"""
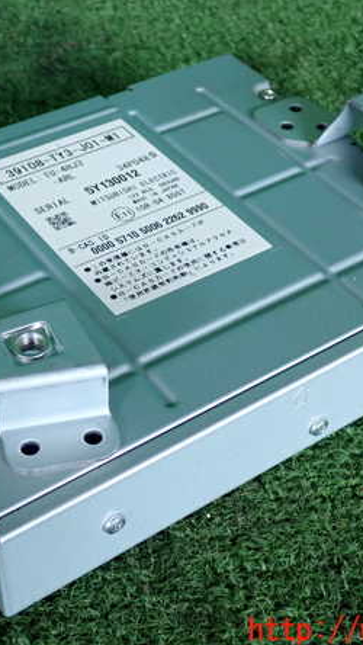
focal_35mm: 56
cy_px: 322
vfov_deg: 37.2
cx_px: 141
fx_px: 958
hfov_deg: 21.4
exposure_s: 1/125
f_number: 2.7
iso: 250
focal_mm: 6.83
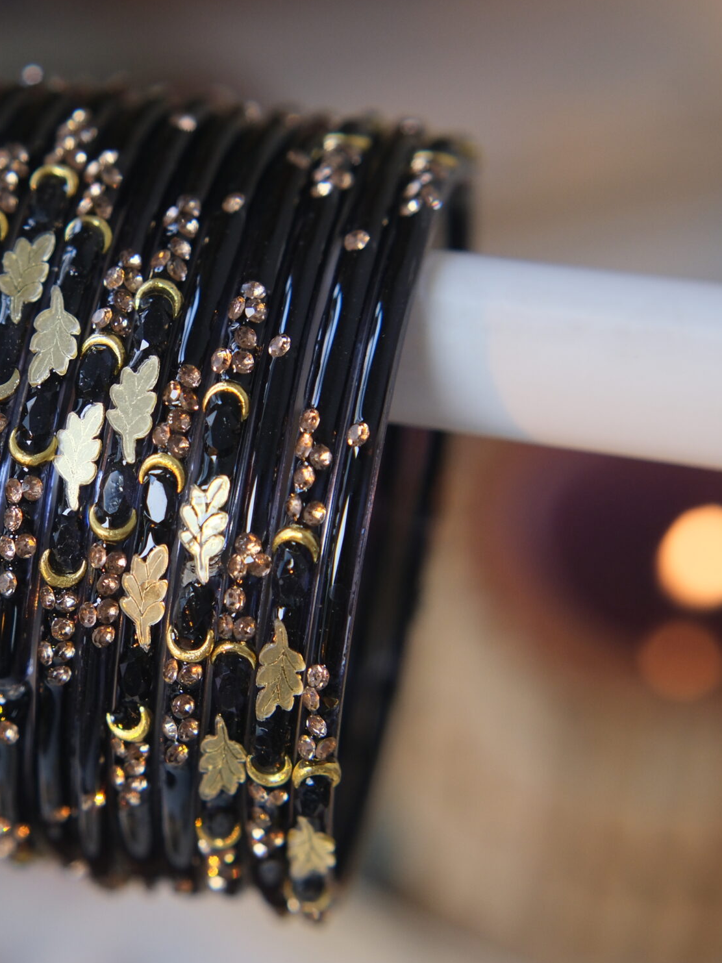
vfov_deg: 23.6
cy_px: 524
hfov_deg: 17.6
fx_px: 2309
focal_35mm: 83
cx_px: 137
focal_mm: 33
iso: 640
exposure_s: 1/125
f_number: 3.2
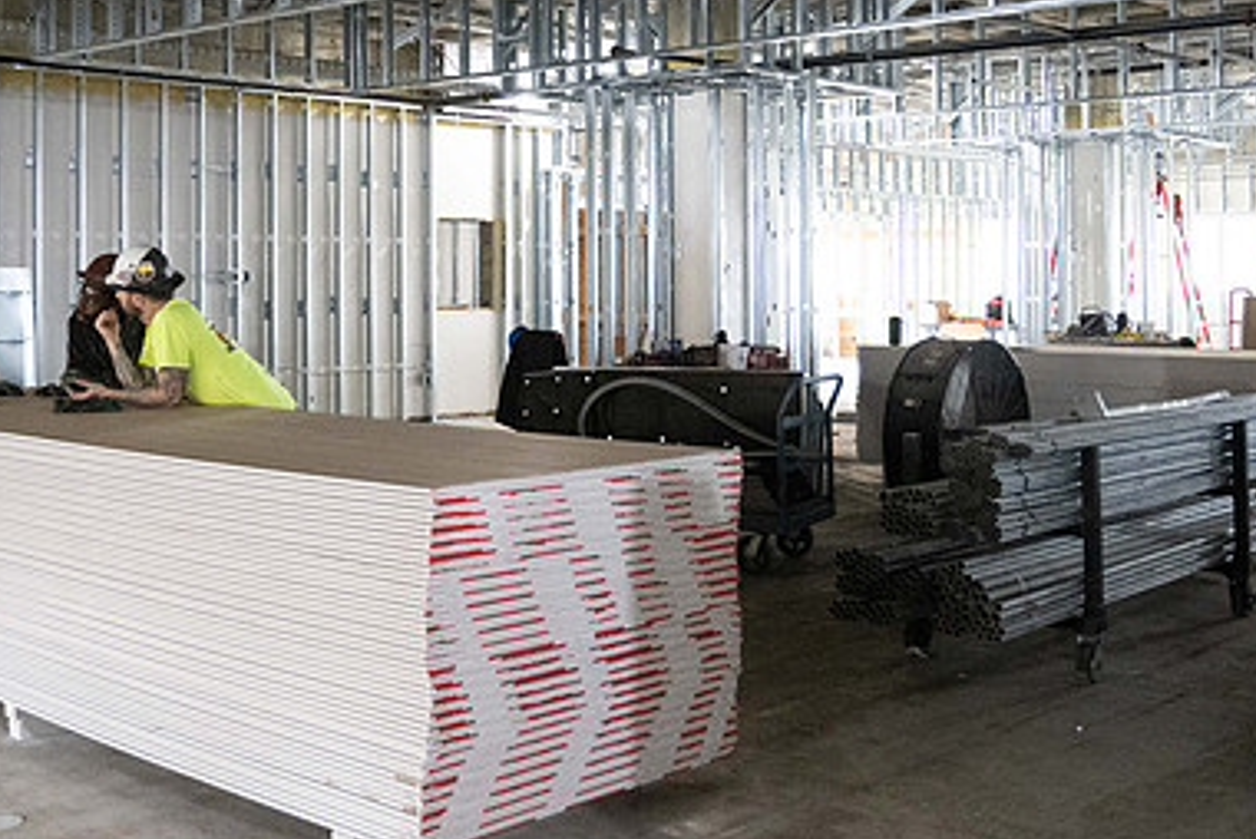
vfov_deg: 28.4
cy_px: 240
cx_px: 390
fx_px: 1641
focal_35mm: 47
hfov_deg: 41.2
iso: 5000
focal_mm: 29
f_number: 4
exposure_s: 1/250
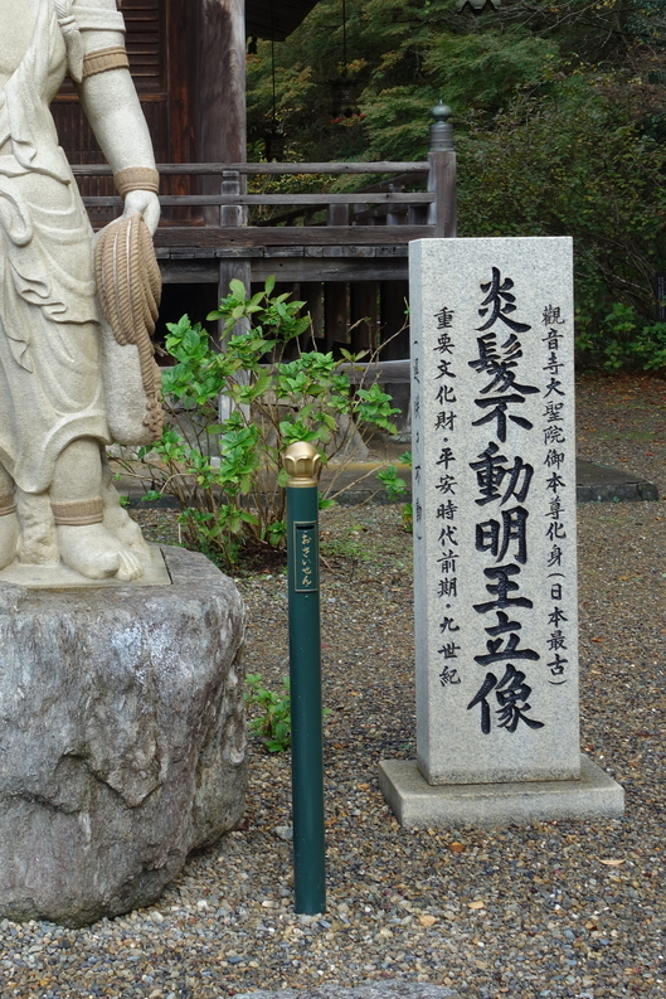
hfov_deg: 24.0
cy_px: 319
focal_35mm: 56
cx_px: 194
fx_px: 1553
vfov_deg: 35.2
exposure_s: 1/100
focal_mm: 13.75
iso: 125
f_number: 4.5
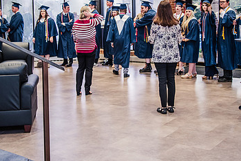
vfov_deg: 23.4
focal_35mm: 57
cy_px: 30
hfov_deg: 35.1
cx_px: 120
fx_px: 381
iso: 800
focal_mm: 32
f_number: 4.5
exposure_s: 1/40
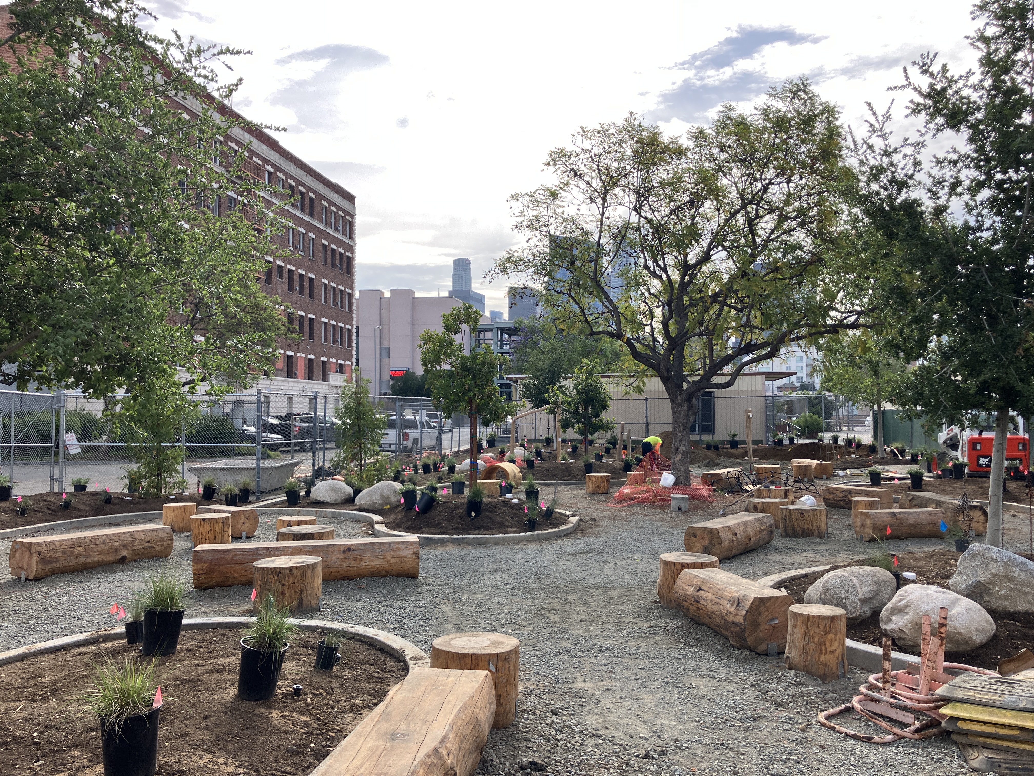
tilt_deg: +2.8
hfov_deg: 63.4
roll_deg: +0.2
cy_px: 388
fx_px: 836
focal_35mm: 28
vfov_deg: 49.7
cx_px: 517
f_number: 1.8
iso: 32
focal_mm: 3.99
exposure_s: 1/771
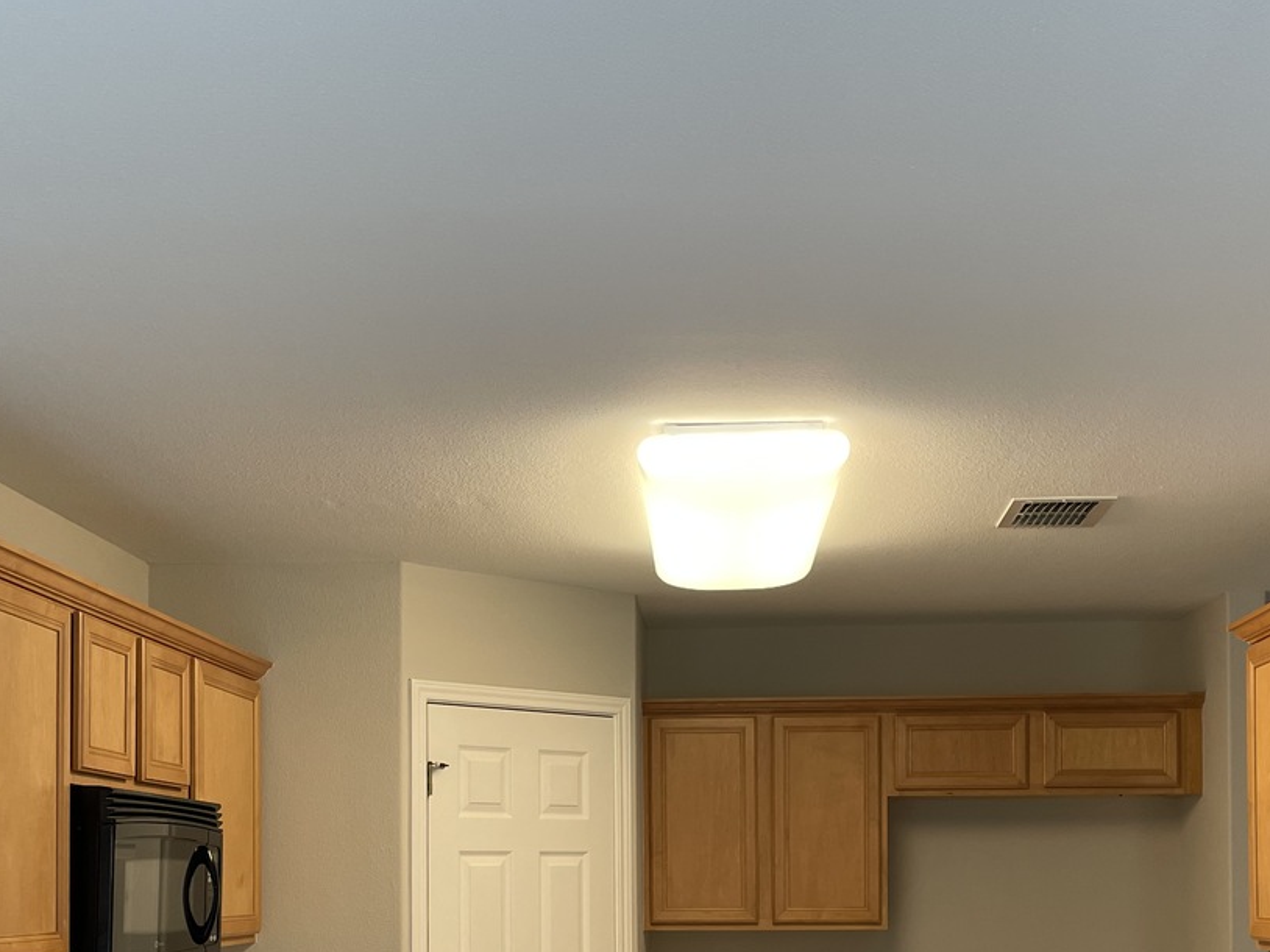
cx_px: 630
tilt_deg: +1.8
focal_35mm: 46
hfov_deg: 41.2
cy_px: 838
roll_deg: -0.3
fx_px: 1687
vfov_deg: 30.3
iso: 100
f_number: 1.6
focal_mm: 4.2
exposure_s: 1/120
"""
● **Exercise goal**
Could the data be reproduced exactly, with the pictures omitted?

● **Your solution**
focal_35mm: 56
cy_px: 322
vfov_deg: 37.2
cx_px: 141
fx_px: 958
hfov_deg: 21.4
exposure_s: 1/125
f_number: 2.7
iso: 250
focal_mm: 6.83
vfov_deg: 23.6
cy_px: 524
hfov_deg: 17.6
fx_px: 2309
focal_35mm: 83
cx_px: 137
focal_mm: 33
iso: 640
exposure_s: 1/125
f_number: 3.2
vfov_deg: 28.4
cy_px: 240
cx_px: 390
fx_px: 1641
focal_35mm: 47
hfov_deg: 41.2
iso: 5000
focal_mm: 29
f_number: 4
exposure_s: 1/250
hfov_deg: 24.0
cy_px: 319
focal_35mm: 56
cx_px: 194
fx_px: 1553
vfov_deg: 35.2
exposure_s: 1/100
focal_mm: 13.75
iso: 125
f_number: 4.5
vfov_deg: 23.4
focal_35mm: 57
cy_px: 30
hfov_deg: 35.1
cx_px: 120
fx_px: 381
iso: 800
focal_mm: 32
f_number: 4.5
exposure_s: 1/40
tilt_deg: +2.8
hfov_deg: 63.4
roll_deg: +0.2
cy_px: 388
fx_px: 836
focal_35mm: 28
vfov_deg: 49.7
cx_px: 517
f_number: 1.8
iso: 32
focal_mm: 3.99
exposure_s: 1/771
cx_px: 630
tilt_deg: +1.8
focal_35mm: 46
hfov_deg: 41.2
cy_px: 838
roll_deg: -0.3
fx_px: 1687
vfov_deg: 30.3
iso: 100
f_number: 1.6
focal_mm: 4.2
exposure_s: 1/120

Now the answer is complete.